Exercise instructions:
A - Please answer these from the text on Ukraine's 2004 election:
(i) By what vote were the reforms passed?
(ii) How many Ukrainian troops does the parliamentary decision pull out of Iraq?
(iii) What did Yushchenko name as his primary policy goal?
B - In the Ukraine election text, rename "runoff" as "second round" and write out everything from "The election has" down to "of Russian speakers.".

Page text:
────

Passed by a 401 to 21 vote, with 19 abstentions, the reforms will redistribute power among the president, the parliament and the country's administrative regions, ostensibly allowing no single branch of government to dominate political life as Kuchma has for the past 10 years. For Kuchma and the current government, the changes will provide a hedge against Yushchenko if he wins the presidency and uses his office to assault their political and economic position.
The election has divided the country along geographic lines and drawn in foreign countries in patterns that matched those of the Cold War. Russia all but backed Yanukovych and the government, while the United States and the E.U. backed the opposition's condemnation of last month's runoff.
In the interview, Yushchenko said he now wanted to harmonize relations between his domestic supporters and those that have opposed him, who are largely concentrated in parts of eastern and southern Ukraine that have large populations of Russian speakers.
"I would like to pay more attention to getting rid of the myth of divisions," he said, arguing that the east-west divide was a fiction invented by "local czars." He offered no details about how he would close the gap.
Some politicians in eastern Ukraine have raised the possibility of breaking from the rest of the country if Yushchenko wins the presidency.
Yushchenko reasserted that Russia is a strategic partner of Ukraine's, but noted, "We don't want my country to be shown as a colony or feudal enclave." For many people, Russia is "a nostalgic thing, so we have to take this into account," he said.
Yushchenko said his primary policy goal was to join the European Union and anchor Western values in Ukraine.
He said he wanted "a non-corrupt power . . . an open and competitive market and freedom of speech" in a country where a "journalist's head is not cut off because his position is different from the authorities."
Yushchenko appeared to choose his words carefully when discussing a recent parliamentary decision to pull Ukraine's 1,700 troops out of Iraq. He said their mission to help dispose of weapons of mass destruction was largely over because no such weapons have been found. Any withdrawal would be coordinated with the Iraqi government and "our partners and allies," and military participation would be replaced with financial aid and active diplomacy, he said.
When he mounted the large stage to face the crowd at Independence Square, which was decked out in the orange colors of his campaign, tears came to Yushchenko's eyes. The demonstrators chanted his name -- "Yu-shchen-ko!" -- and he responded by placing his hand on his heart.
"The glory of the orange revolution is glory to you," he said. "The most important part is, everything we did, we did without a single drop of blood."

────

Source material:
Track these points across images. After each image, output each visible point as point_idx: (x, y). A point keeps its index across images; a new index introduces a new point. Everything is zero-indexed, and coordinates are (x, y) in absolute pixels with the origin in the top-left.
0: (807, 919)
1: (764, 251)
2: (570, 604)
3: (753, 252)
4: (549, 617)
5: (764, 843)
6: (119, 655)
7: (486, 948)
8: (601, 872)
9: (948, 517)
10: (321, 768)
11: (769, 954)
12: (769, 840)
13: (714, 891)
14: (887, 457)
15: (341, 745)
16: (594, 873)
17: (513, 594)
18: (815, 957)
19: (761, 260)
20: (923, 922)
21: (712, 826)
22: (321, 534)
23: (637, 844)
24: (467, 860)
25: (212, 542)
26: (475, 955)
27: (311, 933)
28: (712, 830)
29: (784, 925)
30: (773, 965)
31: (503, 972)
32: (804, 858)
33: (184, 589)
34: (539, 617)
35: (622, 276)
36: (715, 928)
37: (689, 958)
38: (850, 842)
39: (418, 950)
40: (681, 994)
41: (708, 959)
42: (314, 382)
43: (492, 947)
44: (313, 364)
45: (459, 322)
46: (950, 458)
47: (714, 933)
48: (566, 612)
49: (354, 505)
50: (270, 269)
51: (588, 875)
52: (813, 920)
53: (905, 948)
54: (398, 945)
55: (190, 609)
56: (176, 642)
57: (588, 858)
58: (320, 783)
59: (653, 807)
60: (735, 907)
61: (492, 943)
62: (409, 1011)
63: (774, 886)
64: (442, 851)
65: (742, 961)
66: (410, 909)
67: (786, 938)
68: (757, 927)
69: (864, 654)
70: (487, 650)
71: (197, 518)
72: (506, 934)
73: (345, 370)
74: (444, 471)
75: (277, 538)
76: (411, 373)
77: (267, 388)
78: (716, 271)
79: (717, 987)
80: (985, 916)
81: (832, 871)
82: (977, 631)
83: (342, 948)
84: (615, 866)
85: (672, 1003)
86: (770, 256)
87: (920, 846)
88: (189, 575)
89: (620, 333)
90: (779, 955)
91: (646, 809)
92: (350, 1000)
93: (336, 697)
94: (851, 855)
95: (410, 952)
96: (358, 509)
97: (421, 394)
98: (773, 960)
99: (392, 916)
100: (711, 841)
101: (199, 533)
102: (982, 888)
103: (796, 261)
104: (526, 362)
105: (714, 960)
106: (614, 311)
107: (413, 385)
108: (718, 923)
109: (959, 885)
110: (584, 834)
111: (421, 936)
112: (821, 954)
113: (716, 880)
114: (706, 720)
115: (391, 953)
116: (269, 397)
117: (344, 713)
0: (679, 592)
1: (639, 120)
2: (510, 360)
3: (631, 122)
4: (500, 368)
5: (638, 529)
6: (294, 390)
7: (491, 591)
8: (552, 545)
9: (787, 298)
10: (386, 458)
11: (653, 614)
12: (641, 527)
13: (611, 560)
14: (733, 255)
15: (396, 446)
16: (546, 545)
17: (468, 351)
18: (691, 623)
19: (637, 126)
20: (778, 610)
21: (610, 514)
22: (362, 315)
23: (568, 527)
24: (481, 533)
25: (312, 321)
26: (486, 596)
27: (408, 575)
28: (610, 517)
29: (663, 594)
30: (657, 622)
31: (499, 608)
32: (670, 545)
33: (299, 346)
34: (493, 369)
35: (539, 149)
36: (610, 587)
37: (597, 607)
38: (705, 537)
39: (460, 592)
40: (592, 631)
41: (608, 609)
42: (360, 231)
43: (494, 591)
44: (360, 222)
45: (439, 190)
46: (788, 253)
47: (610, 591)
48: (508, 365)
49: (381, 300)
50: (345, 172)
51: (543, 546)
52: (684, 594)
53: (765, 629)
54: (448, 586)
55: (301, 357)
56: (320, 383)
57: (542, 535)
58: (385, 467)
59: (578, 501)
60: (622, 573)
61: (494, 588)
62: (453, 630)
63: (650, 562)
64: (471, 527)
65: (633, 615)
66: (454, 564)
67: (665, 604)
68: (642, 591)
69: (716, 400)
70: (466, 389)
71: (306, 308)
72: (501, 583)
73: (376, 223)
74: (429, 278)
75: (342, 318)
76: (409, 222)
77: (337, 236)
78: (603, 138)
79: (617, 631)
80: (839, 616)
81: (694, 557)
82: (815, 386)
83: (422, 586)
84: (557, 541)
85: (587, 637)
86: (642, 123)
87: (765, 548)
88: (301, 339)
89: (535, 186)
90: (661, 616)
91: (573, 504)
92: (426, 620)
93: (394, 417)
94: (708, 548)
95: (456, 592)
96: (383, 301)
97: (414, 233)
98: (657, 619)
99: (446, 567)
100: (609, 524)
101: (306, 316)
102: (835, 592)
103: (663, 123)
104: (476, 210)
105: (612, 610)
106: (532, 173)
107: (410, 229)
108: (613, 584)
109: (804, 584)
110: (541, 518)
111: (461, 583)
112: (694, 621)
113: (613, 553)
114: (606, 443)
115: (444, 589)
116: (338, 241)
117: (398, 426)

────

Results:
A -
(i) 401 to 21, with 19 abstentions.
(ii) 1,700.
(iii) To join the European Union and anchor Western values in Ukraine.

B -
The election has divided the country along geographic lines and drawn in foreign countries in patterns that matched those of the Cold War. Russia all but backed Yanukovych and the government, while the United States and the E.U. backed the opposition's condemnation of last month's second round.
In the interview, Yushchenko said he now wanted to harmonize relations between his domestic supporters and those that have opposed him, who are largely concentrated in parts of eastern and southern Ukraine that have large populations of Russian speakers.